With automated translation platforms changing the way information is spread and allowing for global interaction, there is no doubt that these tools play an integral role in developing cross-country communications, especially as they continue to improve. Online translation tools have increased and improved tenfold. In November of 2016, Google revealed a new version of Translate that employs a translation engine called Google Neural Machine Translation (GNMT). This system translates complete sentences using an artificial neural network. It links digital “neurons” in several layers, each one feeding its output to the next layer—a method loosely modeled after the human brain.

For example, new Google Translate began by translating eight European languages to and from English and then expanded to Chinese, Arabic, Hebrew, Russian, and Vietnamese.

Google has now extended neural translation to include nine Indian languages. No system can perfectly incorporate the efficiency of human translators therefore, there are still weaknesses to be addressed with the neural translation system.

For example, users recently found that typing variations of the Latin text placeholder “Lorem Ipsum” into Google Translate yielded random English phrases. In all lowercase, “lorem ipsum” produced “China.” Capitalized correctly (“Lorem Ipsum”) became “NATO.” In all lowercase “lorem lorem” was “China’s Internet,” and so on. Internet users were perplexed by these cryptic messages, and soon after, Google had to correct these erroneous translations.

Let’s take a look at the deadly combinations of words to amusing errors caused by the use of free translation software.

For larger companies like Coca Cola, translating and localizing the marketing message helps to build a strong local presence in each market. It so happened to Coca-Cola that when the brand decided to mix English and te reo Māori, New Zealand’s indigenous language translation fail happened. The combination translates into the native language as “Hello, Death.”

Not only Microsoft but also Google Translate can create hilarious situations, such as receiving 15,000 eggs, after placing the wrong order on a local website!

When we compare languages like French or Spanish with our Indian languages we find that all languages in India do not follow standard script and are very complex to input and still be grammatically correct. Even Devanagari script is very complex to be standardized for its multiple languages on an input device like a keyboard. For example,Amitabh Bachchan on KBC (Kaun Banega Crorepati) asks viewers a question for winning 1 Lac, users are expected to send SMS KBCQ followed by options A, B, C or D. He then quickly announces that SMS in local languages will be accepted. How many users you think will send the answer as (केबीसी क्यू क, ख, ग, घ) or any other local Indian languages?

Challenge of English to Indian Language - Syntactic Divergence

The important structural difference in English and most of the Indian languages is the word order. Since English uses the subject-verb-object order, and most of the Indian languages, primarily use subject-object-verb. Some of the Indian languages are of the nature of free word order. In the first example, we can see that word order “ate mango” becomes “mango ate” [aama khaayaa]

Table 1:

Example of Different Word Orders in English and Hindi.

Source Journal of Intelligent Systems Volume 28: Issue 3

If you want to read more about the challenges faced by developers in translation of English to Indian languages, you can refer to this journal.
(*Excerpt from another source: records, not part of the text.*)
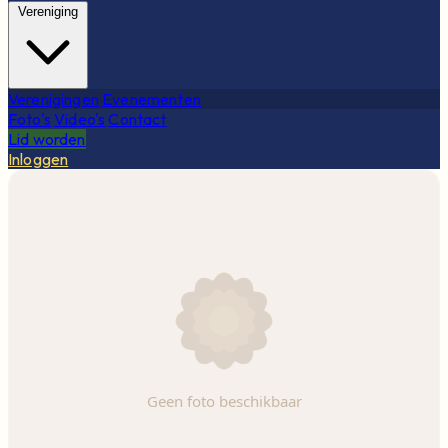
Vereniging
Verenigingen
Evenementen
Foto's
Video's
Contact
Lid worden
Inloggen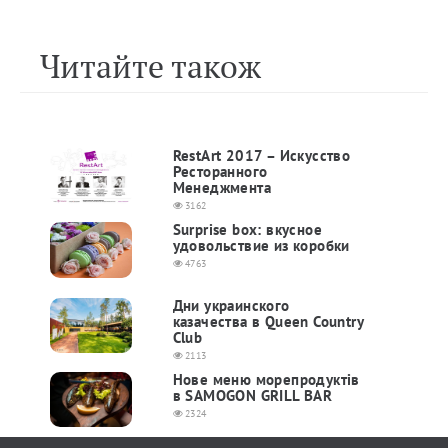
Читайте також
RestArt 2017 – Искусство
Ресторанного
Менеджмента
3162
Surprise box: вкусное
удовольствие из коробки
4763
Дни украинского
казачества в Queen Country
Club
2113
Нове меню морепродуктiв
в SAMOGON GRILL BAR
2324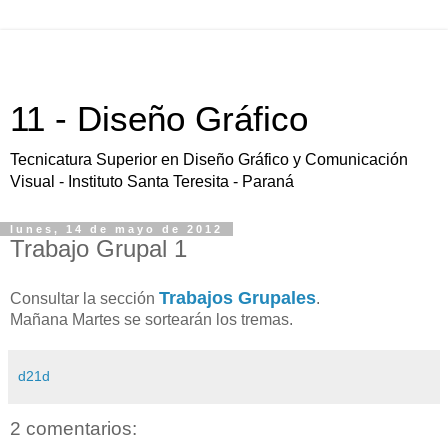
11 - Diseño Gráfico
Tecnicatura Superior en Diseño Gráfico y Comunicación
Visual - Instituto Santa Teresita - Paraná
lunes, 14 de mayo de 2012
Trabajo Grupal 1
Trabajos Grupales
Consultar la sección
.
Mañana Martes se sortearán los tremas.
d21d
2 comentarios: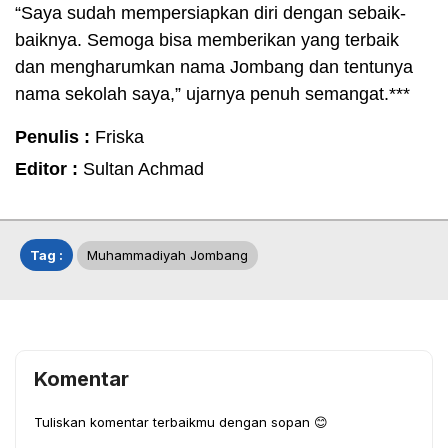
“Saya sudah mempersiapkan diri dengan sebaik-
baiknya. Semoga bisa memberikan yang terbaik
dan mengharumkan nama Jombang dan tentunya
nama sekolah saya,” ujarnya penuh semangat.***
Penulis :
Friska
Editor :
Sultan Achmad
Tag :
Muhammadiyah Jombang
Komentar
Tuliskan komentar terbaikmu dengan sopan 😊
Scientists are constantly trying to improvise and recently we have seen since we have so many different languages clearly the researchers had to find a generalized approach that could be easily adapted from one language to another. It was in news recently that a multipart machine translation architecture, Sampark, is nearing its completion as the combined effort of 11 institutions led by the Language Technologies Research Center at the International Institute of Information Technology in Hyderabad (IIIT-H). Sampark combines both traditional rules- and dictionary-based algorithms with statistical machine learning, and will be rolled out to the public at http://sampark.iiit.ac.in/.

Despite the improvement in machine learning, these examples show that machine learning cannot replace professional human interpreters when you plan global strategies.